How do I get a slug from a url?

[Stas43]

How do I get a slug from a url?
Example:... com/page1/
In my case - page1 is a slug and I want to get it in a template for different operations

[snippsat]

Can eg use urlparse.

>>> from urllib.parse import urlparse
>>> 
>>> url = 'https://example.com/page1/'
>>> u = urlparse(url)
>>> u
ParseResult(scheme='https', netloc='example.com', path='/page1/', params='', query='', fragment='')
>>> u.path
'/page1/'
>>> 
>>> url = "https://www.allrecipes.com/recipe/79300/real-poutine?search=random/some-name/"
>>> u = urlparse(url)
>>> u
ParseResult(scheme='https', netloc='www.allrecipes.com', path='/recipe/79300/real-poutine', params='', query='search=random/some-name/', fragment='')
>>> u.path
'/recipe/79300/real-poutine'
>>> u.query
'search=random/some-name/'

[Stas43]

Thanks!!!

[Stas43]

Can eg use urlparse.
[python]>>> from urllib.parse import urlparse
>>>
.............

How do I embed this code in tempates?
I have a menu with links on my site. I create links using get_absolute_url
When I follow the link, I call the view with the desired template.

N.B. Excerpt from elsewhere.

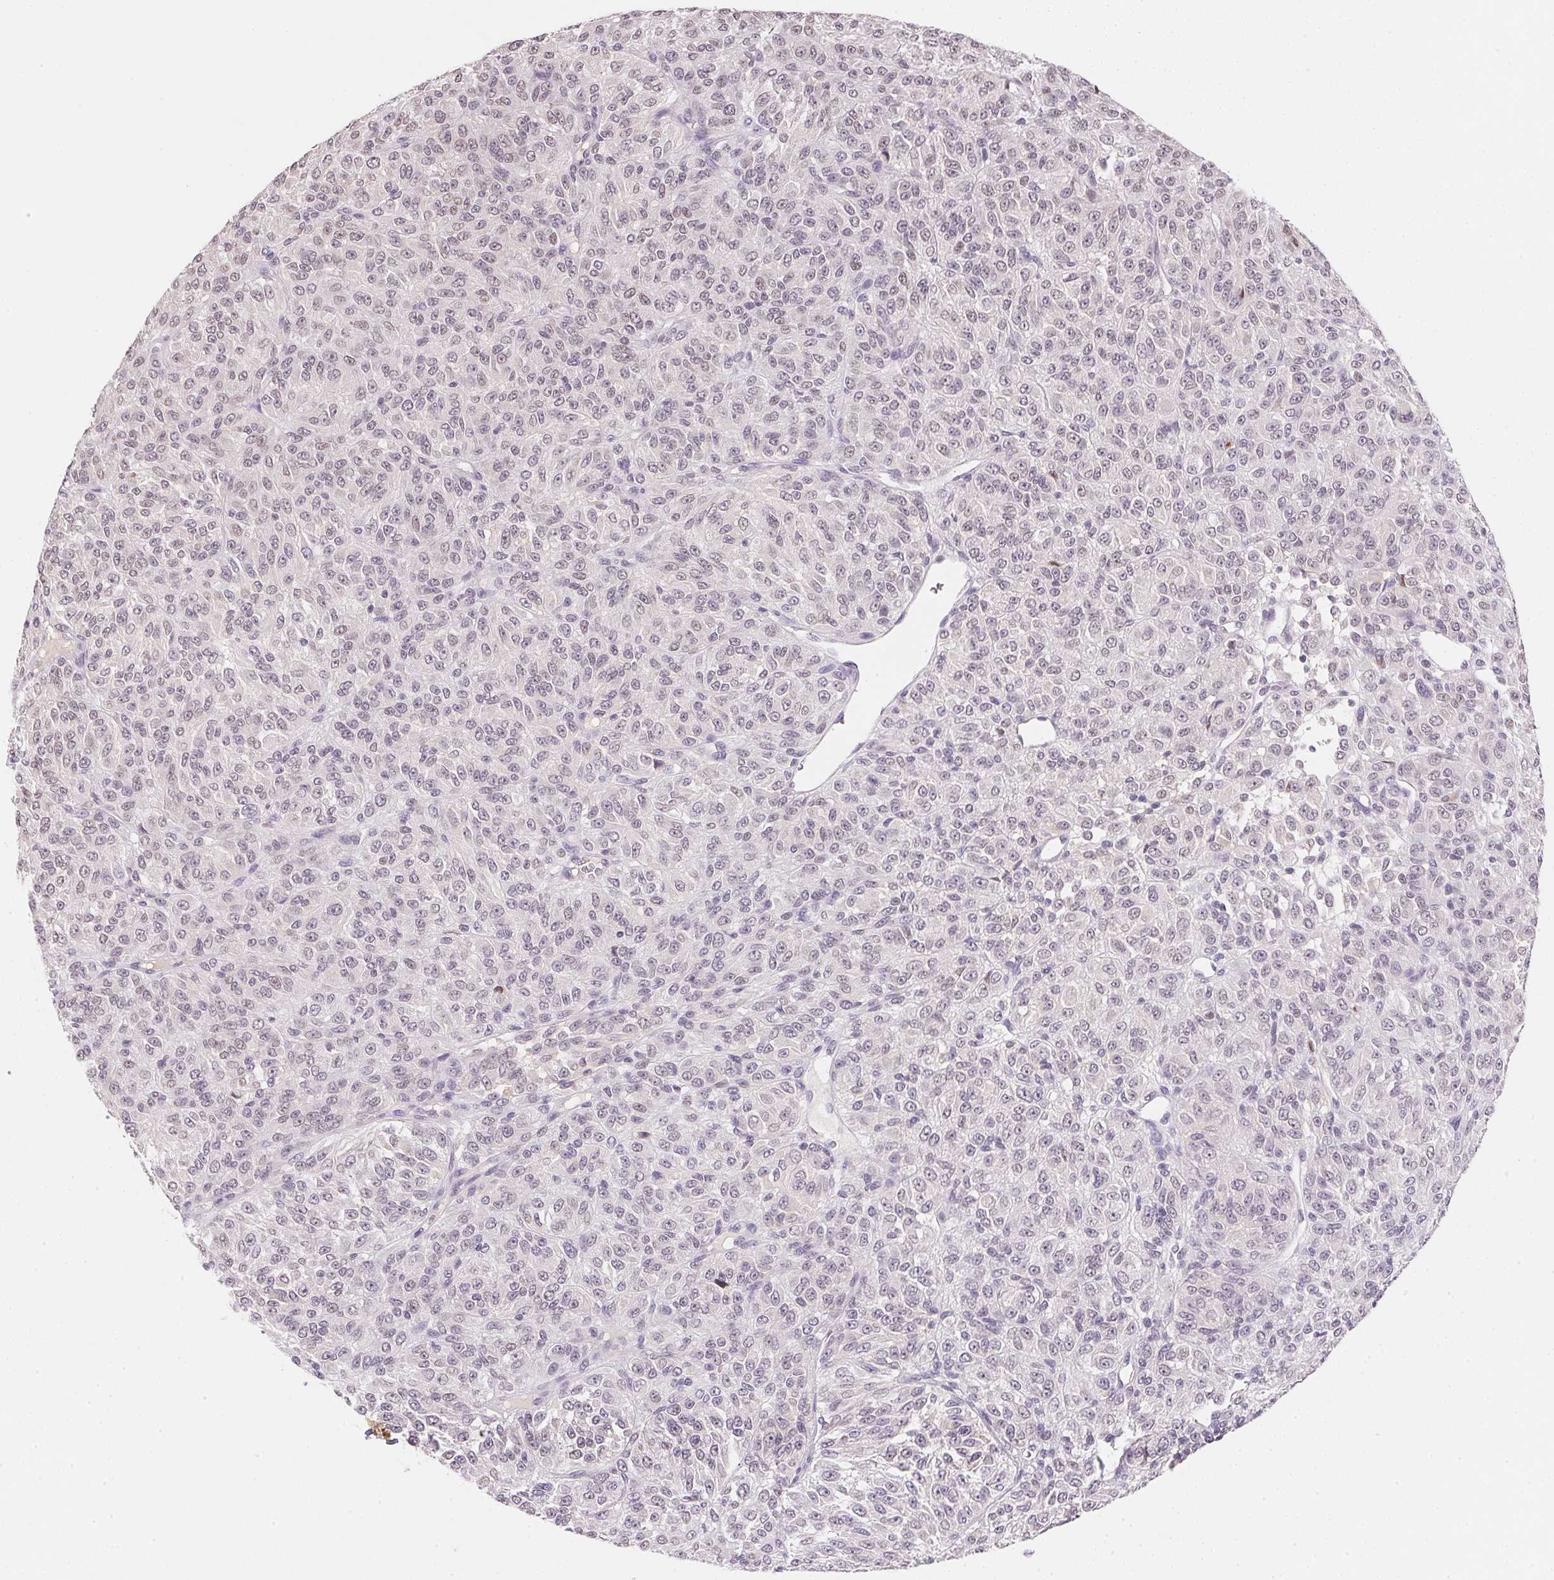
{"staining": {"intensity": "negative", "quantity": "none", "location": "none"}, "tissue": "melanoma", "cell_type": "Tumor cells", "image_type": "cancer", "snomed": [{"axis": "morphology", "description": "Malignant melanoma, Metastatic site"}, {"axis": "topography", "description": "Brain"}], "caption": "The IHC photomicrograph has no significant staining in tumor cells of melanoma tissue. (Brightfield microscopy of DAB immunohistochemistry (IHC) at high magnification).", "gene": "FNDC4", "patient": {"sex": "female", "age": 56}}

In this template, I need to find out: where I came from (i.e. slug!) (by slug I will find the menu item, menu parent and assign the necessary classes in the desired place of the menu)

Probably i can just pass to view everything that I need to disassemble in the template???
But I had not yet studied this moment. If this is more correct, then I will go this way.